#### [Document extract]
- - - -

Famed chocolatier Michele Ferrero, 89, died Italy’s richest man, worth $23.4 billion thanks to the famous chocolate-hazelnut spread, Ferrero Rocher pralines, Kinder eggs, Tic Tacs and other candy. His father, Pietro, invented supercrema gianduja by blending scare cocoa with hazelnuts during World War II. Michele renamed it Nutella after he inherited the firm in 1957, and he expanded the family business into a global confectionery empire Willy Wonka would drool over. Still private, the dolce fortuna passes to Ferrero’s 50-year-old son, Giovanni.
They aim to “rock the world” — with a tiny discovery. The European Organization for Nuclear Research (CERN) is firing up its Large Hadron Collider to attempt breakthroughs “more exciting” than the Higgs boson, the subatomic particle that netted the 2013 Nobel prize for physics. After a two-year upgrade hiatus, the accelerator is now twice as powerful and primed to detect “supersymmetric” particles, which might unravel why nature prefers matter over anti-matter. And that’s no small feat.
It’s a grey area. Though protesters have railed against Fifty Shades of Grey for “normalizing” abusive relationships, the movie marks a milestone for Hollywood women. Sam Taylor-Johnson will score the biggest opening in history for a female director, as the film is set to gross more than $90 million in North America over the long holiday weekend, outpacing Catherine Hardwicke’s Twilight opening. Females also made up 68 percent of the audience, so maybe it’s time for Hollywood to unleash its female talent.
It’s no soccer score. The final of last night’s NBA All-Star Game was high even for basketball, with a record combined 321 points. Still, the West beat the East by only five points, 163-158. New York’s Madison Square Gardens hosted the spectacle of celebrities and stagecraft, but Oklahoma City’s Russell Westbrook stole the show with an astounding 41 points to lead his conference team and take MVP honors. In that context, Cleveland’s mega-star Lebron James, with his East-leading 30 points, was somewhat disappointing.

- - - -

#### [Input data]
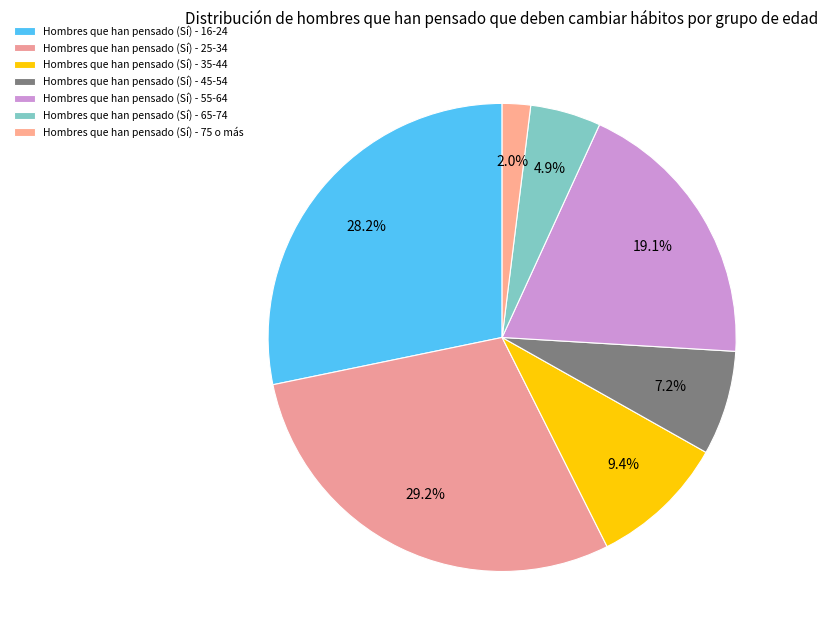

To the nearest percent, what is the average slice percentage?

14%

- - - -

#### [Task item]
Revise the stretch of the news briefs from "Famed chocolatier Michele" through "50-year-old son, Giovanni.", replacing "chocolatier" with "confectioner". The material that accompanies the news briefs is not needed here.

#### [Response to the task]
Famed confectioner Michele Ferrero, 89, died Italy’s richest man, worth $23.4 billion thanks to the famous chocolate-hazelnut spread, Ferrero Rocher pralines, Kinder eggs, Tic Tacs and other candy. His father, Pietro, invented supercrema gianduja by blending scare cocoa with hazelnuts during World War II. Michele renamed it Nutella after he inherited the firm in 1957, and he expanded the family business into a global confectionery empire Willy Wonka would drool over. Still private, the dolce fortuna passes to Ferrero’s 50-year-old son, Giovanni.